Speriamo che almeno la pioggia

Formula 1

A leggere la griglia viene già da dormire, ma forse ci salva il cielo. L’ultima gara della stagione, in Brasile, potrebbe rivelarsi una delle meno noiose: al momento, la maggior parte dei servizi meteorologici segnala pioggia in arrivo a ridosso della gara. Che è sempre una bella cosa, sia per lo spettacolo sia per chi scommette.

Red Bull e Vettel a parte, quest’anno le cose migliori le ha fatte vedere Jenson Button, pilota di infinita saggezza tattica, che ha preso per mano la squadra proprio nell’anno in cui il purosangue di casa, Hamilton, ha manifestato tutti i limiti del suo approccio istintivo e irrazionale alle corse (ma per molti, è bene ricordarlo, è una benedizione che esistano ancora piloti del genere). E le cose migliori, appunto, Button le ha fatte vedere proprio nelle gare complicate (vedi Canada e Ungheria), quelle che diventano un terno a lotto per tutti, ovvero quando piove, magari poco, poi smette, poi riprende più forte, poi esce la safety car, poi rientra e via discorrendo. In quei casi può capitare di andar bene una volta; quando invece i risultati arrivano con una certa regolarità vuol dire che, in quelle condizioni lì, il pilota ci sa fare. E se non stiamo parlando di sensibilità di guida sull’acqua tout court, stiamo comunque parlando di una capacità non comune di interpretare le condizioni variabili della pista, optando sempre per la decisione giusta al momento giusto.

Stando alle ultime previsioni meteo, questa ultima gara della stagione, a Interlagos, si preannuncia di quel genere lì, ovvero con tanto caos in pista per via della pioggia, ragion per cui puntare sulla vittoria di Button potrebbe pagare, considerando anche la sua voglia di consolidare il secondo posto nel mondiale e suggellare con la quarta vittoria una stagione ad ogni modo perfetta. Il weekend, a dire il vero, non era cominciato nel migliore dei modi, con l’inglese che ha faticato più del solito a trovare il giusto setting. Ma, ripetiamo, in caso di pioggia, molti dei dati raccolti al venerdì e al sabato si rivelerebbero perfettamente inutili.
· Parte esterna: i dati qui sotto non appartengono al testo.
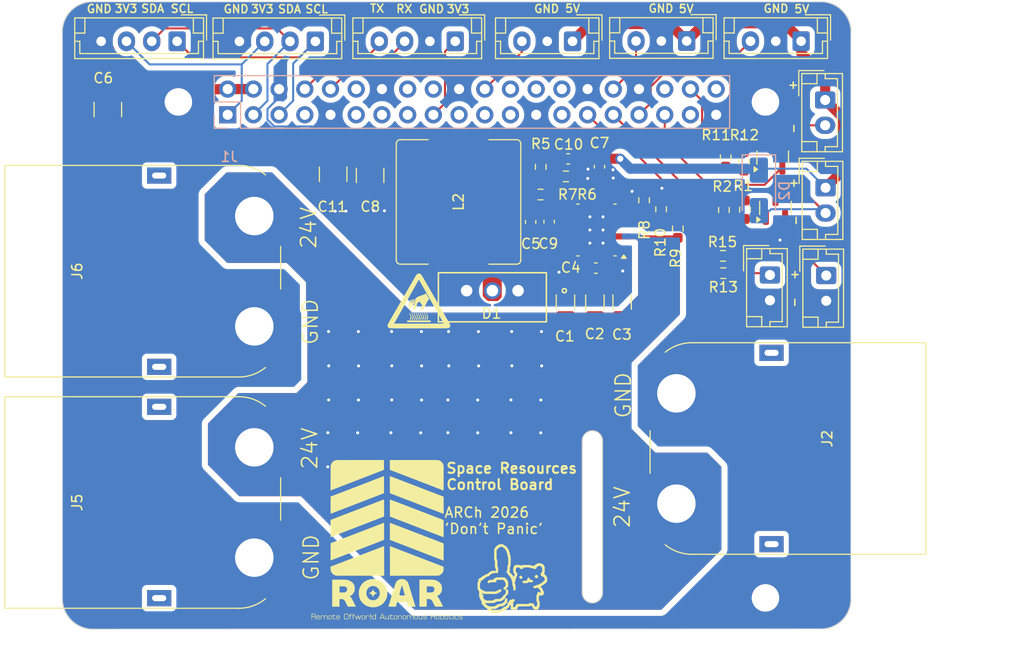
<source format=kicad_pcb>
(kicad_pcb
	(version 20241229)
	(generator "pcbnew")
	(generator_version "9.0")
	(general
		(thickness 1.6)
		(legacy_teardrops no)
	)
	(paper "A3")
	(title_block
		(date "15 nov 2012")
	)
	(layers
		(0 "F.Cu" signal)
		(2 "B.Cu" signal)
		(9 "F.Adhes" user "F.Adhesive")
		(11 "B.Adhes" user "B.Adhesive")
		(13 "F.Paste" user)
		(15 "B.Paste" user)
		(5 "F.SilkS" user "F.Silkscreen")
		(7 "B.SilkS" user "B.Silkscreen")
		(1 "F.Mask" user)
		(3 "B.Mask" user)
		(17 "Dwgs.User" user "User.Drawings")
		(19 "Cmts.User" user "User.Comments")
		(21 "Eco1.User" user "User.Eco1")
		(23 "Eco2.User" user "User.Eco2")
		(25 "Edge.Cuts" user)
		(27 "Margin" user)
		(31 "F.CrtYd" user "F.Courtyard")
		(29 "B.CrtYd" user "B.Courtyard")
		(35 "F.Fab" user)
		(33 "B.Fab" user)
		(39 "User.1" user)
		(41 "User.2" user)
		(43 "User.3" user)
		(45 "User.4" user)
		(47 "User.5" user)
		(49 "User.6" user)
		(51 "User.7" user)
		(53 "User.8" user)
		(55 "User.9" user)
	)
	(setup
		(stackup
			(layer "F.SilkS"
				(type "Top Silk Screen")
			)
			(layer "F.Paste"
				(type "Top Solder Paste")
			)
			(layer "F.Mask"
				(type "Top Solder Mask")
				(color "Green")
				(thickness 0.01)
			)
			(layer "F.Cu"
				(type "copper")
				(thickness 0.035)
			)
			(layer "dielectric 1"
				(type "core")
				(thickness 1.51)
				(material "FR4")
				(epsilon_r 4.5)
				(loss_tangent 0.02)
			)
			(layer "B.Cu"
				(type "copper")
				(thickness 0.035)
			)
			(layer "B.Mask"
				(type "Bottom Solder Mask")
				(color "Green")
				(thickness 0.01)
			)
			(layer "B.Paste"
				(type "Bottom Solder Paste")
			)
			(layer "B.SilkS"
				(type "Bottom Silk Screen")
			)
			(copper_finish "None")
			(dielectric_constraints no)
		)
		(pad_to_mask_clearance 0)
		(allow_soldermask_bridges_in_footprints no)
		(tenting front back)
		(aux_axis_origin 100 100)
		(grid_origin 100 100)
		(pcbplotparams
			(layerselection 0x00000000_00000000_00000000_000000a5)
			(plot_on_all_layers_selection 0x00000000_00000000_00000000_00000000)
			(disableapertmacros no)
			(usegerberextensions yes)
			(usegerberattributes no)
			(usegerberadvancedattributes no)
			(creategerberjobfile no)
			(dashed_line_dash_ratio 12.000000)
			(dashed_line_gap_ratio 3.000000)
			(svgprecision 6)
			(plotframeref no)
			(mode 1)
			(useauxorigin no)
			(hpglpennumber 1)
			(hpglpenspeed 20)
			(hpglpendiameter 15.000000)
			(pdf_front_fp_property_popups yes)
			(pdf_back_fp_property_popups yes)
			(pdf_metadata yes)
			(pdf_single_document no)
			(dxfpolygonmode yes)
			(dxfimperialunits yes)
			(dxfusepcbnewfont yes)
			(psnegative no)
			(psa4output no)
			(plot_black_and_white yes)
			(sketchpadsonfab no)
			(plotpadnumbers no)
			(hidednponfab no)
			(sketchdnponfab yes)
			(crossoutdnponfab yes)
			(subtractmaskfromsilk no)
			(outputformat 1)
			(mirror no)
			(drillshape 1)
			(scaleselection 1)
			(outputdirectory "")
		)
	)
	(net 0 "")
	(net 1 "GND")
	(net 2 "/GPIO4{slash}GPCLK0")
	(net 3 "/GPIO26")
	(net 4 "GPIO15{slash}RXD0")
	(net 5 "/GPIO17")
	(net 6 "/GPIO18{slash}PCM.CLK")
	(net 7 "/GPIO27")
	(net 8 "/GPIO22")
	(net 9 "/GPIO23")
	(net 10 "/GPIO24")
	(net 11 "/GPIO10{slash}SPI0.MOSI")
	(net 12 "/GPIO9{slash}SPI0.MISO")
	(net 13 "GPIO12{slash}PWM0")
	(net 14 "/GPIO11{slash}SPI0.SCLK")
	(net 15 "/GPIO8{slash}SPI0.CE0")
	(net 16 "/GPIO7{slash}SPI0.CE1")
	(net 17 "/ID_SDA")
	(net 18 "/ID_SCL")
	(net 19 "GPIO14{slash}TXD0")
	(net 20 "GPIO20{slash}PCM.DIN")
	(net 21 "Net-(U1-SW)")
	(net 22 "5V")
	(net 23 "Net-(U1-BOOT)")
	(net 24 "Net-(C5-Pad1)")
	(net 25 "24V")
	(net 26 "Net-(U1-COMP)")
	(net 27 "Net-(U1-FB)")
	(net 28 "Net-(U1-RT{slash}CLK)")
	(net 29 "3V3")
	(net 30 "GPIO2{slash}SDA1")
	(net 31 "GPIO3{slash}SCL1")
	(net 32 "Net-(U1-EN)")
	(net 33 "Net-(D2-A)")
	(net 34 "GPIO19{slash}PCM.FS")
	(net 35 "Net-(M1-G)")
	(net 36 "Net-(J9-Pin_2)")
	(net 37 "Net-(J10-Pin_1)")
	(net 38 "Net-(J14-Pin_1)")
	(net 39 "Net-(M3-G)")
	(net 40 "GPIO6")
	(net 41 "/GPIO21{slash}PCM.DOUT")
	(net 42 "GPIO5")
	(net 43 "GPIO13{slash}PWM1")
	(net 44 "/GPIO16")
	(net 45 "GPIO25")
	(footprint "Resistor_SMD:R_0603_1608Metric_Pad0.98x0.95mm_HandSolder" (layer "F.Cu") (at 139.3 53.9125 -90))
	(footprint "Connector_AMASS:AMASS_XT90PW-M_1x02_P10.90mm_Horizontal" (layer "F.Cu") (at 111 69.675 90))
	(footprint "Connector_JST:JST_EH_B4B-EH-A_1x04_P2.50mm_Vertical" (layer "F.Cu") (at 103.37 41.51 180))
	(footprint "Capacitor_SMD:C_1206_3216Metric_Pad1.33x1.80mm_HandSolder" (layer "F.Cu") (at 144.65 67.28 90))
	(footprint "MountingHole:MountingHole_2.7mm_M2.5" (layer "F.Cu") (at 161.5 47.5))
	(footprint "ul_STPS30M60ST:TO-220AB_STM" (layer "F.Cu") (at 137.06 66.15 180))
	(footprint "Connector_JST:JST_EH_B4B-EH-A_1x04_P2.50mm_Vertical" (layer "F.Cu") (at 130.85 41.51 180))
	(footprint "Capacitor_SMD:C_1210_3225Metric_Pad1.33x2.70mm_HandSolder" (layer "F.Cu") (at 96.53 48.26 90))
	(footprint "Resistor_SMD:R_0603_1608Metric_Pad0.98x0.95mm_HandSolder" (layer "F.Cu") (at 149.51 57.2175 90))
	(footprint "Package_TO_SOT_SMD:SOT-23" (layer "F.Cu") (at 162.49 57.97 90))
	(footprint "Connector_JST:JST_EH_B2B-EH-A_1x02_P2.50mm_Vertical" (layer "F.Cu") (at 167.4 47.31 -90))
	(footprint "Connector_JST:JST_EH_B3B-EH-A_1x03_P2.50mm_Vertical" (layer "F.Cu") (at 153.715 41.485 180))
	(footprint "Connector_AMASS:AMASS_XT90PW-M_1x02_P10.90mm_Horizontal" (layer "F.Cu") (at 152.7 76.29 -90))
	(footprint "Resistor_SMD:R_0603_1608Metric_Pad0.98x0.95mm_HandSolder" (layer "F.Cu") (at 157.3125 62.71 180))
	(footprint "Resistor_SMD:R_0603_1608Metric_Pad0.98x0.95mm_HandSolder" (layer "F.Cu") (at 141.79 54.8575))
	(footprint "Connector_AMASS:AMASS_XT90PW-M_1x02_P10.90mm_Horizontal" (layer "F.Cu") (at 111 92.525 90))
	(footprint "Resistor_SMD:R_0603_1608Metric_Pad0.98x0.95mm_HandSolder" (layer "F.Cu") (at 157.3925 58.18 90))
	(footprint "Package_SO:Texas_R-PDSO-G8_EP2.95x4.9mm_Mask2.4x3.1mm_ThermalVias" (layer "F.Cu") (at 144.8025 60.1525 180))
	(footprint "Capacitor_SMD:C_0603_1608Metric" (layer "F.Cu") (at 142.01 53.13))
	(footprint "Resistor_SMD:R_0603_1608Metric_Pad0.98x0.95mm_HandSolder" (layer "F.Cu") (at 151.19 58.105 90))
	(footprint "Resistor_SMD:R_0603_1608Metric_Pad0.98x0.95mm_HandSolder" (layer "F.Cu") (at 159.38 53.3675 -90))
	(footprint "Capacitor_SMD:C_0603_1608Metric" (layer "F.Cu") (at 145.1 53.895 -90))
	(footprint "Capacitor_SMD:C_0603_1608Metric" (layer "F.Cu") (at 140.125 59.325 -90))
	(footprint "MountingHole:MountingHole_2.7mm_M2.5" (layer "F.Cu") (at 103.5 47.5))
	(footprint "Resistor_SMD:R_0603_1608Metric_Pad0.98x0.95mm_HandSolder" (layer "F.Cu") (at 139.275 56.65 180))
	(footprint "Capacitor_SMD:C_1210_3225Metric_Pad1.33x2.70mm_HandSolder" (layer "F.Cu") (at 122.44 54.76 -90))
	(footprint "Package_TO_SOT_SMD:SOT-23" (layer "F.Cu") (at 162.2175 53 90))
	(footprint "Connector_JST:JST_EH_B2B-EH-A_1x02_P2.50mm_Vertical" (layer "F.Cu") (at 161.945 64.6 -90))
	(footprint "Inductor_SMD:L_Bourns_SRR1210A" (layer "F.Cu") (at 131.175 57.38 90))
	(footprint "Connector_JST:JST_EH_B4B-EH-A_1x04_P2.50mm_Vertical" (layer "F.Cu") (at 117.03 41.52 180))
	(footprint "MountingHole:MountingHole_2.7mm_M2.5" (layer "F.Cu") (at 161.5 96.5))
	(footprint "Resistor_SMD:R_0603_1608Metric_Pad0.98x0.95mm_HandSolder" (layer "F.Cu") (at 157.57 52.9825 90))
	(footprint "Connector_JST:JST_EH_B3B-EH-A_1x03_P2.50mm_Vertical" (layer "F.Cu") (at 142.44 41.51 180))
	(footprint "Resistor_SMD:R_0603_1608Metric_Pad0.98x0.95mm_HandSolder" (layer "F.Cu") (at 157.335 64.42 180))
	(footprint "Capacitor_SMD:C_0603_1608Metric" (layer "F.Cu") (at 144.74 63.9175 180))
	(footprint "Capacitor_SMD:C_1206_3216Metric_Pad1.33x1.80mm_HandSolder" (layer "F.Cu") (at 141.74 67.28 90))
	(footprint "Resistor_SMD:R_0603_1608Metric_Pad0.98x0.95mm_HandSolder" (layer "F.Cu") (at 152.84 60.01 90))
	(footprint "Capacitor_SMD:C_1206_3216Metric_Pad1.33x1.80mm_HandSolder" (layer "F.Cu") (at 147.34 67.27 90))
	(footprint "Resistor_SMD:R_0603_1608Metric_Pad0.98x0.95mm_HandSolder" (layer "F.Cu") (at 159.4725 58.15 -90))
	(footprint "Connector_JST:JST_EH_B3B-EH-A_1x03_P2.50mm_Vertical"
		(layer "F.Cu")
		(uuid "db64918c-b5fa-4013-8666-26cd44aee717")
		(at 165.02 41.5 180)
		(descr "JST EH series connector, B3B-EH-A (http://www.jst-mfg.com/product/pdf/eng/eEH.pdf), generated with kicad-footprint-generator")
		(tags "connector JST EH vertical")
		(property "Reference" "J13"
			(at 2.5 -2.8 0)
			(layer "F.SilkS")
			(hide yes)
			(uuid "e025e8a7-071d-45a6-830d-4a333be68fa4")
			(effects
				(font
					(size 1 1)
					(thickness 0.15)
				)
			)
		)
		(property "Value" "Conn_01x03_Socket"
			(at 2.5 3.4 0)
			(layer "F.Fab")
			(hide yes)
			(uuid "6edff41e-0215-4475-8aa4-5eb9d313cea4")
			(effects
				(font
					(size 1 1)
					(thickness 0.15)
				)
			)
		)
		(property "Datasheet" "~"
			(at 0 0 180)
			(unlocked yes)
			(layer "F.Fab")
			(hide yes)
			(uuid "12f48bbc-3d83-4bb8-9567-39d729108ae8")
			(effects
				(font
					(size 1.27 1.27)
					(thickness 0.15)
				)
			)
		)
		(property "Description" "Generic connector, single row, 01x03, script generated"
			(at 0 0 180)
			(unlocked yes)
			(layer "F.Fab")
			(hide yes)
			(uuid "80811f05-b4d8-4e4c-8dfa-8b949852058a")
			(effects
				(font
					(size 1.27 1.27)
					(thickness 0.15)
				)
			)
		)
		(property ki_fp_filters "Connector*:*_1x??_*")
		(path "/12e0d09a-3d27-43f1-a018-d53a0b6592e4")
		(sheetname "/")
		(sheetfile "PiHat3.kicad_sch")
		(attr through_hole)
		(fp_line
			(start 7.61 2.31)
			(end 7.61 -1.71)
			(stroke
				(width 0.12)
				(type solid)
			)
			(layer "F.SilkS")
			(uuid "93c7cef3-2f30-4861-bbf7-c9669f699680")
		)
		(fp_line
			(start 7.61 0.81)
			(end 6.61 0.81)
			(stroke
				(width 0.12)
				(type solid)
			)
			(layer "F.SilkS")
			(uuid "c27caa0a-de48-4bb8-9164-f5ad9f00fb9c")
		)
		(fp_line
			(start 7.61 -1.71)
			(end -2.61 -1.71)
			(stroke
				(width 0.12)
				(type solid)
			)
			(layer "F.SilkS")
			(uuid "cc667bc6-af06-40c2-9b2c-408486c78780")
		)
		(fp_line
			(start 7.11 0)
			(end 7.61 0)
			(stroke
				(width 0.12)
				(type solid)
			)
			(layer "F.SilkS")
			(uuid "f79652b9-a95f-4f09-a345-3b0a7ceeb0de")
		)
		(fp_line
			(start 7.11 -1.21)
			(end 7.11 0)
			(stroke
				(width 0.12)
				(type solid)
			)
			(layer "F.SilkS")
			(uuid "6a57afbd-e114-4f42-8644-1e3dd25968e6")
		)
		(fp_line
			(start 6.61 0.81)
			(end 6.61 2.31)
			(stroke
				(width 0.12)
				(type solid)
			)
			(layer "F.SilkS")
			(uuid "7e72cd59-b085-4dbd-a71a-3a0d036660d1")
		)
		(fp_line
			(start -1.61 0.81)
			(end -1.61 2.31)
			(stroke
				(width 0.12)
				(type solid)
			)
			(layer "F.SilkS")
			(uuid "0ebf7d4f-6b20-48c0-8816-288de35217e0")
		)
		(fp_line
			(start -2.11 0)
			(end -2.11 -1.21)
			(stroke
				(width 0.12)
				(type solid)
			)
			(layer "F.SilkS")
			(uuid "13b44952-ed10-401c-81e1-8fac981ded68")
		)
		(fp_line
			(start -2.11 -1.21)
			(end 7.11 -1.21)
			(stroke
				(width 0.12)
				(type solid)
			)
			(layer "F.SilkS")
			(uuid "54d1e726-b320-4b3d-ae7f-a86fb424066a")
		)
		(fp_line
			(start -2.61 2.31)
			(end 7.61 2.31)
			(stroke
				(width 0.12)
				(type solid)
			)
			(layer "F.SilkS")
			(uuid "df917d0d-8322-4ad0-aaba-4a5598c05189")
		)
		(fp_line
			(start -2.61 0.81)
			(end -1.61 0.81)
			(stroke
				(width 0.12)
				(type solid)
			)
			(layer "F.SilkS")
			(uuid "c7106cea-9f50-4eb4-aa0f-3e3a3751e245")
		)
		(fp_line
			(start -2.61 0)
			(end -2.11 0)
			(stroke
				(width 0.12)
				(type solid)
			)
			(layer "F.SilkS")
			(uuid "7f9a0695-7f61-4528-8c24-0ee94ab5e170")
		)
		(fp_line
			(start -2.61 -1.71)
			(end -2.61 2.31)
			(stroke
				(width 0.12)
				(type solid)
			)
			(layer "F.SilkS")
			(uuid "f15ce947-2bb3-433c-989d-1bf2dd75c615")
		)
		(fp_line
			(start -2.91 2.61)
			(end -0.41 2.61)
			(stroke
				(width 0.12)
				(type solid)
			)
			(layer "F.SilkS")
			(uuid "42a34128-6895-4e22-b5b8-0356b35c79a4")
		)
		(fp_line
			(start -2.91 0.11)
			(end -2.91 2.61)
			(stroke
				(width 0.12)
				(type solid)
			)
			(layer "F.SilkS")
			(uuid "ffa46ed7-6df9-4e5a-8776-181d45cfdd29")
		)
		(fp_line
			(start 8 2.7)
			(end 8 -2.1)
			(stroke
				(width 0.05)
				(type solid)
			)
			(layer "F.CrtYd")
			(uuid "fd01a90a-b786-4928-a42c-b66b05e8cb35")
		)
		(fp_line
			(start 8 -2.1)
			(end -3 -2.1)
			(stroke
				(width 0.05)
				(type solid)
			)
			(layer "F.CrtYd")
			(uuid "a84ac6de-f148-48e8-9937-92414828d7c8")
		)
		(fp_line
			(start -3 2.7)
			(end 8 2.7)
			(stroke
				(width 0.05)
				(type solid)
			)
			(layer "F.CrtYd")
			(uuid "341d0a02-8a4c-4b49-8a1a-e5948abe48f8")
		)
		(fp_line
			(start -3 -2.1)
			(end -3 2.7)
			(stroke
				(width 0.05)
				(type solid)
			)
			(layer "F.CrtYd")
			(uuid "296b440f-746a-4f37-8925-f19e66435821")
		)
		(fp_line
			(start 7.5 2.2)
			(end 7.5 -1.6)
			(stroke
				(width 0.1)
				(type solid)
			)
			(layer "F.Fab")
			(uuid "c47a0075-8c4e-4215-bac4-d2af9f4255e1")
		)
		(fp_line
			(start 7.5 -1.6)
			(end -2.5 -1.6)
			(stroke
				(width 0.1)
				(type solid)
			)
			(layer "F.Fab")
			(uuid "2cba6b0b-587e-442b-b05c-5214c4fd6e08")
		)
		(fp_line
			(start -2.5 2.2)
			(end 7.5 2.2)
			(stroke
				(width 0.1)
				(type solid)
			)
			(layer "F.Fab")
			(uuid "9626dd54-e1d1-420d-97fc-49d372de4e21")
		)
		(fp_line
			(start -2.5 -1.6)
			(end -2.5 2.2)
			(stroke
				(width 0.1)
				(type solid)
			)
			(layer "F.Fab")
			(uuid "baa9dfd0-13a8-4bb8-b702-855f8c66f9b8")
		)
		(fp_line
			(start -2.91 2.61)
			(end -0.41 2.61)
			(stroke
				(width 0.1)
				(type solid)
			)
			(layer "F.Fab")
			(uuid "866f7fb3-3493-44c8-9aba-291d1ddf877b")
		)
		(fp_line
			(start -2.91 0.11)
			(end -2.91 2.61)
			(stroke
				(width 0.1)
				(type solid)
			)
			(layer "F.Fab")
			(uuid "b28a3fd8-3a50-4509-8c0b-35b292b3d8ac")
		)
		(pad "1" thru_hole roundrect
			(at 0 0 180)
			(size 1.7 1.95)
			(drill 0.95)
			(layers "*.Cu" "*.Mask")
			(remove_unused_layers no)
			(roundrect_rratio 0.147059)
			(net 22 "5V")
			(pinfunction "Pin_1")
			(pintype "passive")
			(uuid "81098397-8ef1-48ea-91e1-ec6996e6a535")
		)
		(pad "2" thru_hole oval
			(at 2.5 0 180)
			(size 1.7 1.95)
			(drill 0.95)
			(layers "*.Cu" "*.Mask")
			(remove_unused_layers no)
			(net 1 "GND")
			(pinfunction "Pin_2")
			(pintype "passive")
			(uuid "2d34b900-041a-408b-915f-9028aff93b7f")
		)
		(pad "3" thru_hole oval
			(at 5 0 180)
			(size 1.7 1.95)
			(drill 0.95)
			(layers "*.Cu" "*.Mask")
			(remove_unused_layers no)
			(net 43 "GPIO13{slash}PWM1")
			(pinfunction "Pin_3")
			(pintype "passive")
			(uuid "355af5c6-fe51-4a41-9e66-1d7c63e7cea8")
		)
		(embedded_fonts no)
		(model "${KICAD8_3DMODEL_DIR}/Connector_JST.3dshapes/JST_EH_B3B-EH-A_1x03_P2.50mm_Vertical.wrl"
			(offset
				(xyz 0 0 0)
			)
			(scale
				(xyz 1 1 1)
			)
			(rotate
				(xyz 0 0 0)
			)
		)
... [701521 chars truncated]
</source>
VINCENTE GP: BUTTON • [ 6.00, Eurobet ]
Testa a testa: BUTTON su Vettel • [ 3.30, # ]

Data la pioggia – o meglio, confidando nella pioggia – la multipla del giorno è una doppia un po’ menagramo, ovvero sui non classificati, che però ci può stare. Due piloti, in particolare, sono chiamati a una grande prova che, come spesso capita in questi casi, li espone al grande exploit tanto quanto al rischio di clamoroso flop. Entrambi guidano davanti al pubblico di casa ed entrambi devono riscattare una stagione definibile soltanto con un ventaglio di aggettivi che vanno dal “sottotono” all'”imbarazzante”. Stiamo parlando di Rubens Barrichello e Felipe Massa.

Se per il primo, gli enormi limiti del mezzo impediscono di esprimere un giudizio troppo netto e severo (e però Rubinho era stato ingaggiato proprio nella speranza che il suo bagaglio di esperienza indirizzasse meglio lo sviluppo), per il secondo il discorso cambia. Felipe Massa guida una Ferrari. La constatazione è tanto banale quanto necessaria, visto che le prestazioni deludenti del brasiliano l’hanno spesso fatto dimenticare in questa stagione, tanto da invitare a una mezza strigliata, qualche giorno fa, perfino il presidente Montezemolo, uno che fin qui non aveva mai messo esplicitamente in dubbio il posto di un pilota in squadra. E comunque, a margine delle considerazioni sull’ansia e le difficoltà tipiche di chi debba dimostrare di meritarsi il posto (che è sempre una brutta cosa per chi non regge molto la pressione), si impone anche una considerazione sulle figuracce del brasiliano in gran parte delle gare disputate sul bagnato, l’ultima proprio quest’anno in Ungheria.

Quanto a Barrichello, in pratica, corre col fantasma di Raikkonen già nell’abitacolo, benché il finlandese sia corteggiato anche da altre scuderie. Quello che è certo è che, al termine del campionato, i vertici di casa Williams, da Frank Williams a Patrick Head, possono considerare come fallita la strategia del pilota di grande esperienza alla guida del progetto. Lasciando da parte le scuderie che fanno soltanto numero, la Williams rimane la delusione più cocente della stagione 2011. Meglio, a questo punto, un pilota di indiscusso talento e, soprattutto, capace di richiamare più attenzione e più sponsor, che è proprio quello che manca. Chi non fosse del tutto convinto del ragionamento può sempre rivolgersi ai pessimi numeri della FW33: cinque punti e ben otto ritiri.